Mixture-of-Experts FFN

Why this matters

A standard Transformer block runs every input through one (D → 4D → D) FFN. Doubling FFN size doubles FLOPs PER TOKEN — model and compute scale together.

Mixture-of-Experts (MoE) is the trick that breaks this lock. Instead of one giant FFN, you have N smaller “expert” FFNs. For each token, a tiny router picks just k of them (typically k=1 or k=2). The token goes through ONLY those k experts, and their outputs are weighted by the router’s score.

Result: you can have a model with 100x more parameters but only k/N of the FLOPs at inference. Switch Transformer (1.6T params, 2021), Mixtral (47B / 13B active per token, 2023), and Google’s GLaM all use this pattern.

The pieces

Given input x of shape (T, D):

Experts: N parallel FFNs, each Dense(d_ff) → relu → Dense(D).
Router: a single Dense(num_experts) followed by softmax, producing per-token expert probabilities (T, N).
Top-k selection: pick the k experts with highest probs per token. Renormalize their probs to sum to 1.
Sparse compute (logically): each token runs through only those k experts, weighted by renormalized probs.

Top-k in JAX

jax.lax.top_k(values, k) returns (top_vals, top_idx), both shape (..., k):

router_probs = jax.nn.softmax(router_logits, axis=-1)   # (T, N)
topk_vals, topk_idx = jax.lax.top_k(router_probs, k)    # (T, k), (T, k)
topk_w = topk_vals / topk_vals.sum(axis=-1, keepdims=True)   # renorm

The renormalization is important: after picking k experts, their probs don’t sum to 1 anymore. Renormalize so the weighted combination is still a proper convex combination.

Sparse vs dense compute

Production MoE implementations carefully shuffle tokens so each expert only computes its assigned subset (true sparsity). For a short tutorial, that’s overkill — instead, COMPUTE every expert on every token, then GATHER the top-k:

expert_outs = jnp.stack([Expert(d_ff)(x) for _ in range(N)], axis=1)
# shape: (T, N, D) — every token through every expert

Then index expert_outs with topk_idx:

gathered = jnp.take_along_axis(expert_outs, topk_idx[:, :, None], axis=1)
# shape: (T, k, D)
out = jnp.sum(gathered * topk_w[:, :, None], axis=1)
# shape: (T, D)

This is mathematically equivalent and fits cleanly in @nn.compact.

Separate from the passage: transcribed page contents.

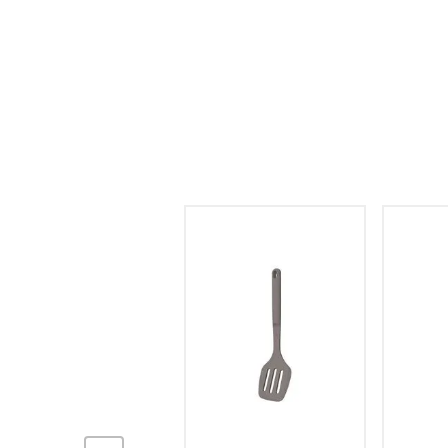
hogar
tecnología
moda
deportes
juguetería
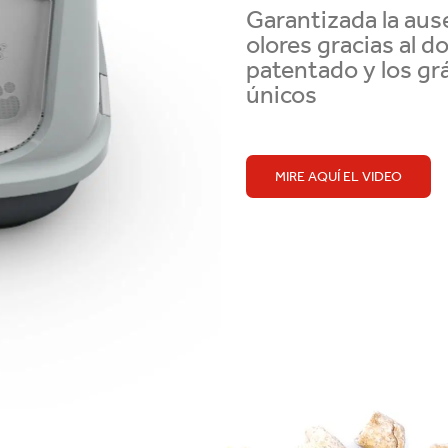
Garantizada la aus
olores gracias al d
patentado y los g
únicos
MIRE AQUÍ EL VIDEO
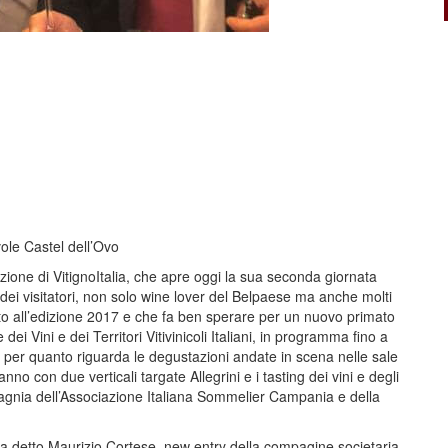
ole Castel dell’Ovo
zione di VitignoItalia, che apre oggi la sua seconda giornata
e dei visitatori, non solo wine lover del Belpaese ma anche molti
etto all’edizione 2017 e che fa ben sperare per un nuovo primato
ei Vini e dei Territori Vitivinicoli Italiani, in programma fino a
to per quanto riguarda le degustazioni andate in scena nelle sale
no con due verticali targate Allegrini e i tasting dei vini e degli
agnia dell’Associazione Italiana Sommelier Campania e della
a detto Maurizio Cortese, new entry della compagine societaria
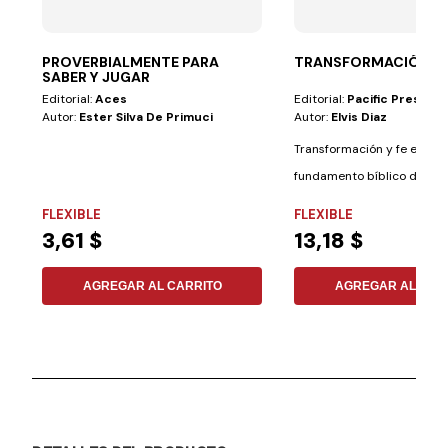
PROVERBIALMENTE PARA
TRANSFORMACIÓN Y 
SABER Y JUGAR
Editorial:
Aces
Editorial:
Pacific Press
Autor:
Ester Silva De Primuci
Autor:
Elvis Diaz
Transformación y fe explor
fundamento bíblico del dis
su esencia y...
FLEXIBLE
FLEXIBLE
3,61 $
13,18 $
AGREGAR AL CARRITO
AGREGAR AL CAR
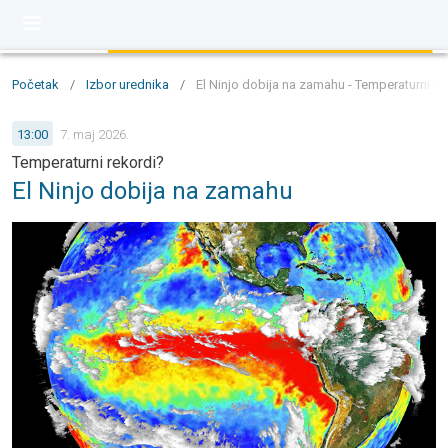
Početak
/
Izbor urednika
/
El Ninjo dobija na zamahu - Temperaturni re
13:00
7. maj 2026.
Temperaturni rekordi?
El Ninjo dobija na zamahu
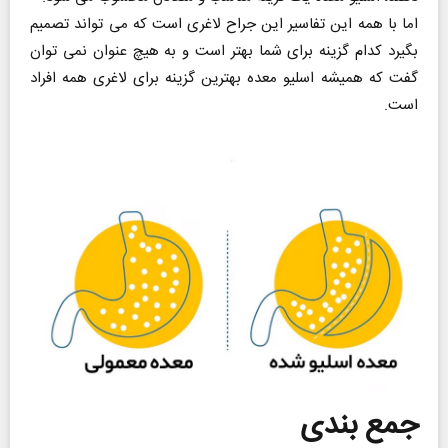
اما با همه این تفاسیر این جراح لاغری است که می تواند تصمیم
بگیرد کدام گزینه برای شما بهتر است و به هیچ عنوان نمی توان
گفت که همیشه اسلیو معده بهترین گزینه برای لاغری همه افراد
است.
جمع‌ بندی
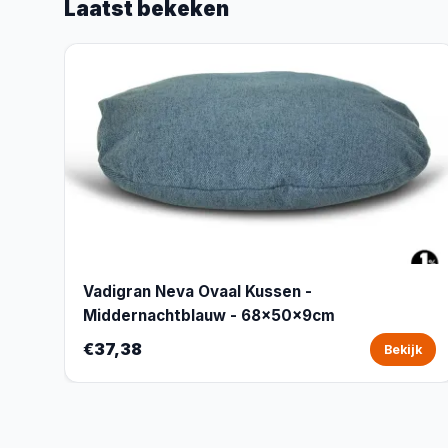
Laatst bekeken
Vadigran Neva Ovaal Kussen -
Middernachtblauw - 68x50x9cm
€37,38
Bekijk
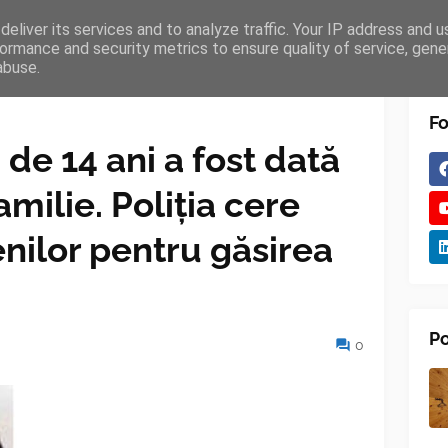
eliver its services and to analyze traffic. Your IP address and 
TURES
BLOGGER
TIPOGRAPHY
SHORTCODES
ormance and security metrics to ensure quality of service, gen
abuse.
Fo
de 14 ani a fost dată
milie. Poliția cere
enilor pentru găsirea
Po
0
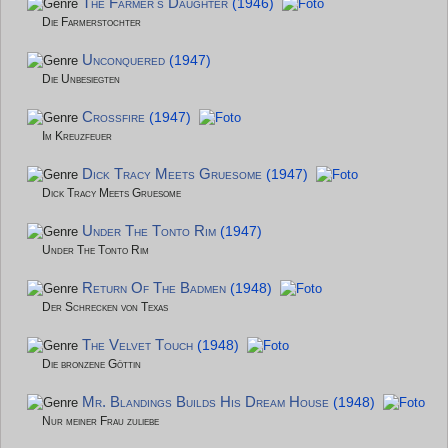
The Farmer's Daughter
(1946)
Die Farmerstochter
Unconquered
(1947)
Die Unbesiegten
Crossfire
(1947)
Im Kreuzfeuer
Dick Tracy Meets Gruesome
(1947)
Dick Tracy Meets Gruesome
Under The Tonto Rim
(1947)
Under The Tonto Rim
Return Of The Badmen
(1948)
Der Schrecken von Texas
The Velvet Touch
(1948)
Die bronzene Göttin
Mr. Blandings Builds His Dream House
(1948)
Nur meiner Frau zuliebe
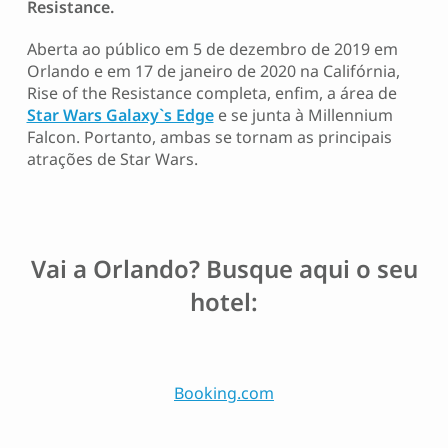
Resistance.
Aberta ao público em 5 de dezembro de 2019 em
Orlando e em 17 de janeiro de 2020 na Califórnia,
Rise of the Resistance completa, enfim, a área de
Star Wars Galaxy`s Edge
e se junta à Millennium
Falcon. Portanto, ambas se tornam as principais
atrações de Star Wars.
Vai a Orlando? Busque aqui o seu
hotel:
Booking.com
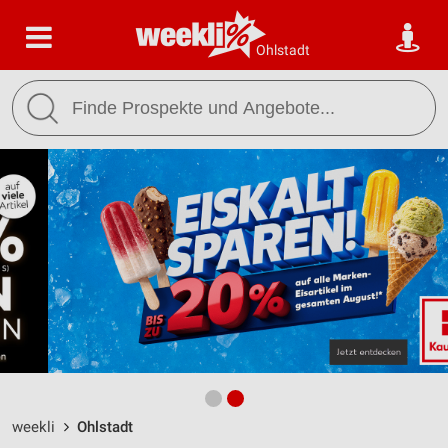
Ohlstadt
weekli
Ohlstadt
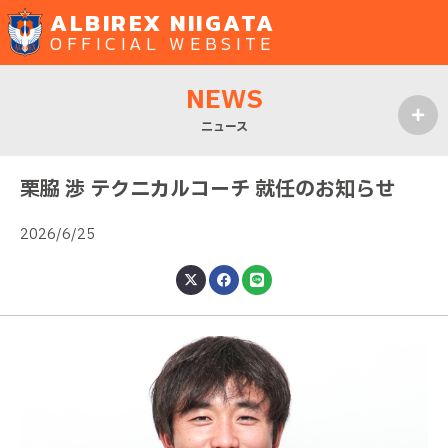
ALBIREX NIIGATA
OFFICIAL WEBSITE
NEWS
ニュース
MENU
栗脇 渉 テクニカルコーチ 就任のお知らせ
2026/6/25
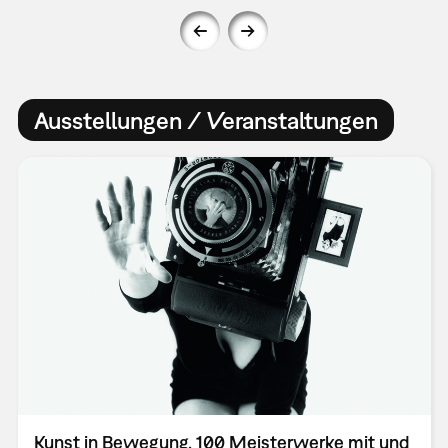
Ausstellungen / Veranstaltungen
Kunst in Bewegung. 100 Meisterwerke mit und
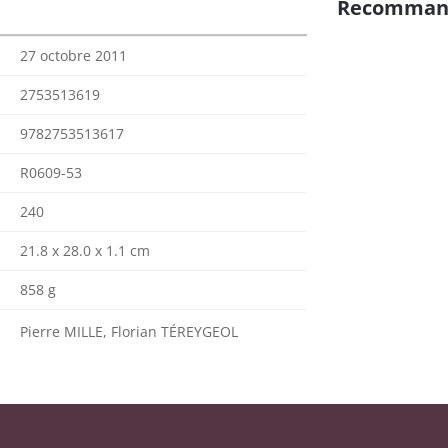
Recomman
27 octobre 2011
2753513619
9782753513617
R0609-53
240
21.8 x 28.0 x 1.1 cm
858 g
Pierre MILLE, Florian TÉREYGEOL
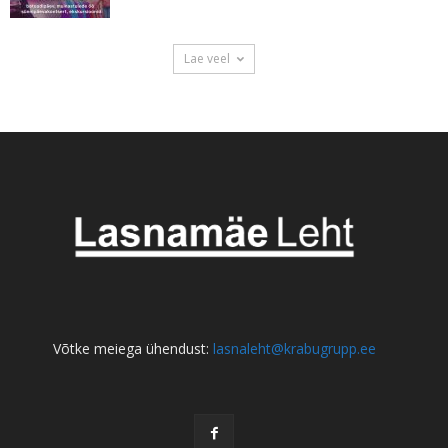
Lae veel
Võtke meiega ühendust:
lasnaleht@krabugrupp.ee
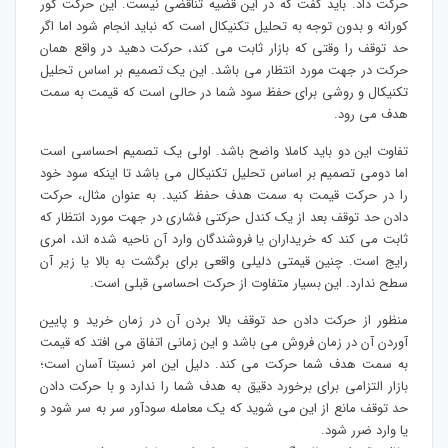
حرکت داد. باید گفت که در این قضیه تناقضی نیست. این حرکت کور
کورانه و بدون توجه به تحلیل تکنیکال است که نباید انجام شود اما اگر
حد توقف را وقتی که بازار ثابت می کند، حرکت دهید در واقع همان
حرکت در جهت مورد انتظار می باشد. این یک تصمیم بر اساس تحلیل
تکنیکال و روشی برای حفظ سود شما در حالی است که قیمت به سمت
هدف می رود.
تفاوت این دو باید کاملا واضح باشد. اولی یک تصمیم احساسی است
اما دومی تصمیم بر اساس تحلیل تکنیکال می باشد تا اینکه سود خود
را در حرکت قیمت به سمت هدف حفظ کنید. به عنوان مثال، حرکت
دادن حد توقف بعد از یک کندل حرکتی فشاری در جهت مورد انتظار که
ثابت می کند که خریداران یا فروشندگان وارد آن ناحیه شده اند، امری
رایج است. چنین قیمتی دلیلی واقعی برای برگشت به بالا یا زیر آن
سطح ندارد. این بسیار متفاوت از حرکت احساسی قبلی است.
منظور از حرکت دادن حد توقف بالا بردن آن در زمان خرید و پایین
آوردن آن در زمان فروش می باشد و این زمانی اتفاق می افتد که قیمت
به سمت هدف شما حرکت می کند. دلیل این امر نسبتا آسان است؛
بازار التزامی برای برخورد دقیق به هدف شما را ندارد و با حرکت دادن
حد توقف مانع از این می شوید که یک معامله سودآور سر به سر شود و
یا وارد ضرر شود.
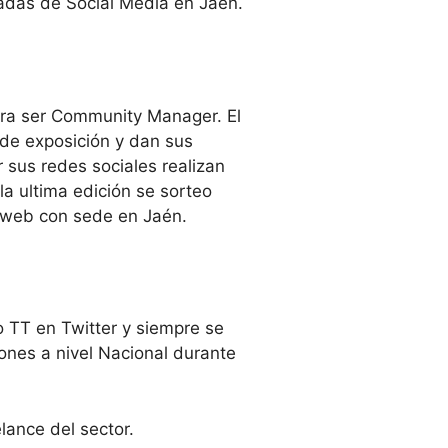
nadas de Social Media en Jaén.
ara ser Community Manager. El
 de exposición y dan sus
 sus redes sociales realizan
a ultima edición se sorteo
 web con sede en Jaén.
o TT en Twitter y siempre se
ones a nivel Nacional durante
lance del sector.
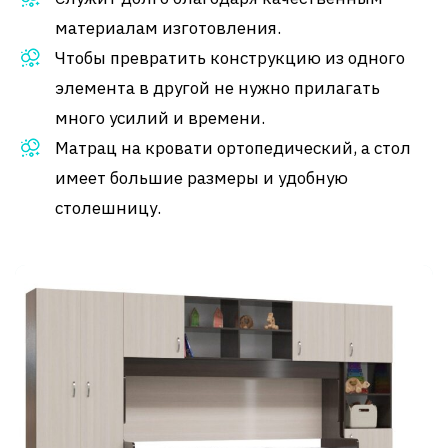
материалам изготовления.
Чтобы превратить конструкцию из одного
элемента в другой не нужно прилагать
много усилий и времени.
Матрац на кровати ортопедический, а стол
имеет большие размеры и удобную
столешницу.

The “wasted” compute on non-top-k experts is fine for tutorial scale.

Worked walk-through

T=2, D=4, N=4, d_ff=8, k=2:

Build 4 expert FFNs. Compute all on x: (2, 4, 4) (T, N, D).
Router: Dense(4)(x) → softmax. → (2, 4).
top_k(probs, 2) → vals (2, 2), idx (2, 2).
Renormalize vals along last axis.
Gather expert outputs by idx: (2, 2, 4).
Multiply by weights (2, 2, 1), sum over expert axis: (2, 4).
Flatten: (8,).

Common pitfalls

Forgetting to renormalize the top-k probs: leaves the effective weight far from 1, scaling the output down. topk_w = topk_vals / topk_vals.sum(axis=-1, keepdims=True).
Sharing one Expert across all routes: each expert needs INDEPENDENT params. Build N separate Expert instances inside the @nn.compact body (a list comprehension is fine).
Wrong axis on take_along_axis: experts are stacked on axis 1 (after T), so gather along axis 1.
Skipping the softmax: gating with raw logits doesn’t form probabilities; the weighted combination is no longer convex.

Problem

Implement moe_ffn_forward(seed, x, num_experts, d_ff, top_k):

Expert(nn.Module) with field d_ff: Dense(d_ff) → relu → Dense(D) where D = x.shape[-1].
MoEFFN(nn.Module) with num_experts, d_ff, top_k fields.
Inside: build num_experts Experts, run all on x, stack on a new expert axis.
Router: Dense(num_experts) + softmax. Top-k + renormalize.
Gather expert outputs by top-k idx, weight, sum.
Return flattened.

Inputs:

seed: int.
x: 2-D (T, D).
num_experts: int N.
d_ff: int (FFN hidden dim).
top_k: int (experts per token).

Output: 1-D, length T * D.